Please reproduce every one of the lines below with no changes, leaving the pictures out of your answer.

################

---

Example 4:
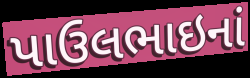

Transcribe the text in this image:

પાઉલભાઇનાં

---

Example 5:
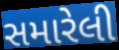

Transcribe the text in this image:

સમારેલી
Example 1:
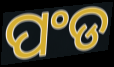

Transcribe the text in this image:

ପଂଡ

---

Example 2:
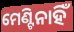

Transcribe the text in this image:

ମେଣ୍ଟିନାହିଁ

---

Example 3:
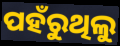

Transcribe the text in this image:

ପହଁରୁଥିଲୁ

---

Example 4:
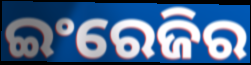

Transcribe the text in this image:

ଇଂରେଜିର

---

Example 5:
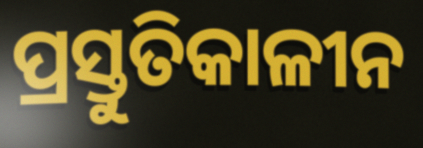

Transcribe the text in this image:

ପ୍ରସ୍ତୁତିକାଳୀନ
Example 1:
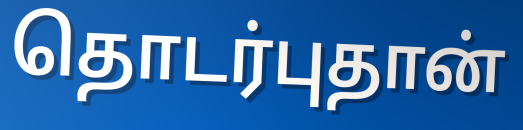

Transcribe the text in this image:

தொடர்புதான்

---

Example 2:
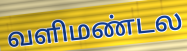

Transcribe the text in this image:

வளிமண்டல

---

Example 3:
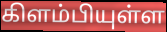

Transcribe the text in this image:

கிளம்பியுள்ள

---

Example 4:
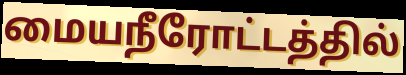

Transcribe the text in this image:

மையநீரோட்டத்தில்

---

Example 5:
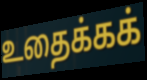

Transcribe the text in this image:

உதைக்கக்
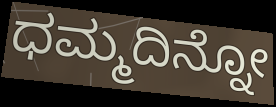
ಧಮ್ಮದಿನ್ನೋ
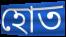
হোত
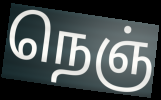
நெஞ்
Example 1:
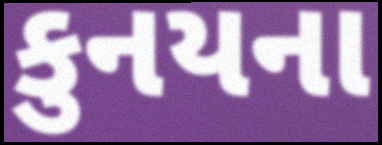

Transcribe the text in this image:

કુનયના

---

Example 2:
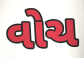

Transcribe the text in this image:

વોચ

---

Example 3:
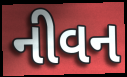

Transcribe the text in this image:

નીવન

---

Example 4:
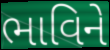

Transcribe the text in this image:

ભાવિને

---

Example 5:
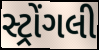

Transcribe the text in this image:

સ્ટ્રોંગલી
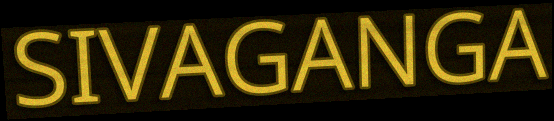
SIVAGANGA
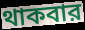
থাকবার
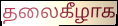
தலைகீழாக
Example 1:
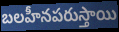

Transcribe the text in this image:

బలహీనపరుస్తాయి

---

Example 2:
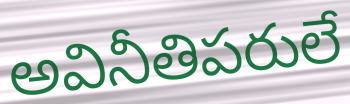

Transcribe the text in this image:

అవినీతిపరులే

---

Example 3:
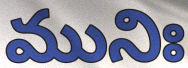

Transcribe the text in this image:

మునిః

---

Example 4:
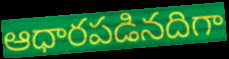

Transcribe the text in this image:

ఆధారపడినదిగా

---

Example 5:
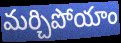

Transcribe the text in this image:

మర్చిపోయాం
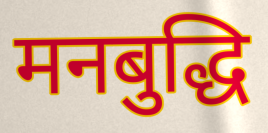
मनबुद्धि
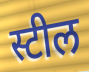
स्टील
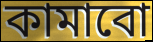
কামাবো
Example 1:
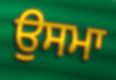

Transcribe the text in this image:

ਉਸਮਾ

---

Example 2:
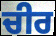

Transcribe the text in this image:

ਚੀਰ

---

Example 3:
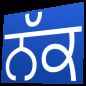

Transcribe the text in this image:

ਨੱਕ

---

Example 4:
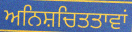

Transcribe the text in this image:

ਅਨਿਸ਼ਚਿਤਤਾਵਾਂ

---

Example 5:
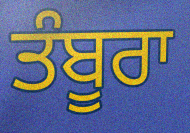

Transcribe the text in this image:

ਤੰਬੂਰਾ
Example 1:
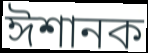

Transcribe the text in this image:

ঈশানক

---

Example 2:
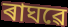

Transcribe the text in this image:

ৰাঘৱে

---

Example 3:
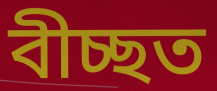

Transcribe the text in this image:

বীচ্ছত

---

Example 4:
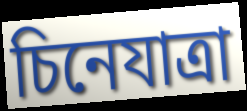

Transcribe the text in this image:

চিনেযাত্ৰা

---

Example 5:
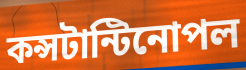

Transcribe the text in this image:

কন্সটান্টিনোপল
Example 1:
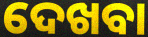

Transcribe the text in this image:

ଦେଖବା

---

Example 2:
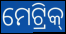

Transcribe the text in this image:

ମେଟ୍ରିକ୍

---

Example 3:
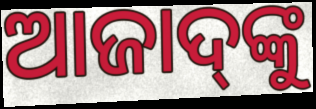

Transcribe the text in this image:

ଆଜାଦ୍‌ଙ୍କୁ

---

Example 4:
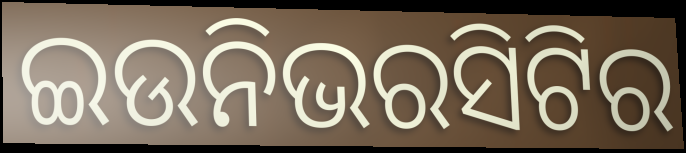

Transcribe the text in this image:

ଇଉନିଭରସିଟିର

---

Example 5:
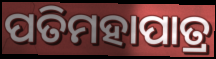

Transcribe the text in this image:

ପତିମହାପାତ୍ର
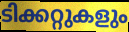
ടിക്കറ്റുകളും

################

- _Solved problem_:
---

Example 4:

Transcribe the text in this image:

પાઉલભાઇનાં

---

Example 5:

Transcribe the text in this image:

સમારેલી
Example 1:

Transcribe the text in this image:

ପଂଡ

---

Example 2:

Transcribe the text in this image:

ମେଣ୍ଟିନାହିଁ

---

Example 3:

Transcribe the text in this image:

ପହଁରୁଥିଲୁ

---

Example 4:

Transcribe the text in this image:

ଇଂରେଜିର

---

Example 5:

Transcribe the text in this image:

ପ୍ରସ୍ତୁତିକାଳୀନ
Example 1:

Transcribe the text in this image:

தொடர்புதான்

---

Example 2:

Transcribe the text in this image:

வளிமண்டல

---

Example 3:

Transcribe the text in this image:

கிளம்பியுள்ள

---

Example 4:

Transcribe the text in this image:

மையநீரோட்டத்தில்

---

Example 5:

Transcribe the text in this image:

உதைக்கக்
ಧಮ್ಮದಿನ್ನೋ
হোত
நெஞ்
Example 1:

Transcribe the text in this image:

કુનયના

---

Example 2:

Transcribe the text in this image:

વોચ

---

Example 3:

Transcribe the text in this image:

નીવન

---

Example 4:

Transcribe the text in this image:

ભાવિને

---

Example 5:

Transcribe the text in this image:

સ્ટ્રોંગલી
SIVAGANGA
থাকবার
தலைகீழாக
Example 1:

Transcribe the text in this image:

బలహీనపరుస్తాయి

---

Example 2:

Transcribe the text in this image:

అవినీతిపరులే

---

Example 3:

Transcribe the text in this image:

మునిః

---

Example 4:

Transcribe the text in this image:

ఆధారపడినదిగా

---

Example 5:

Transcribe the text in this image:

మర్చిపోయాం
मनबुद्धि
स्टील
কামাবো
Example 1:

Transcribe the text in this image:

ਉਸਮਾ

---

Example 2:

Transcribe the text in this image:

ਚੀਰ

---

Example 3:

Transcribe the text in this image:

ਨੱਕ

---

Example 4:

Transcribe the text in this image:

ਅਨਿਸ਼ਚਿਤਤਾਵਾਂ

---

Example 5:

Transcribe the text in this image:

ਤੰਬੂਰਾ
Example 1:

Transcribe the text in this image:

ঈশানক

---

Example 2:

Transcribe the text in this image:

ৰাঘৱে

---

Example 3:

Transcribe the text in this image:

বীচ্ছত

---

Example 4:

Transcribe the text in this image:

চিনেযাত্ৰা

---

Example 5:

Transcribe the text in this image:

কন্সটান্টিনোপল
Example 1:

Transcribe the text in this image:

ଦେଖବା

---

Example 2:

Transcribe the text in this image:

ମେଟ୍ରିକ୍

---

Example 3:

Transcribe the text in this image:

ଆଜାଦ୍‌ଙ୍କୁ

---

Example 4:

Transcribe the text in this image:

ଇଉନିଭରସିଟିର

---

Example 5:

Transcribe the text in this image:

ପତିମହାପାତ୍ର
ടിക്കറ്റുകളും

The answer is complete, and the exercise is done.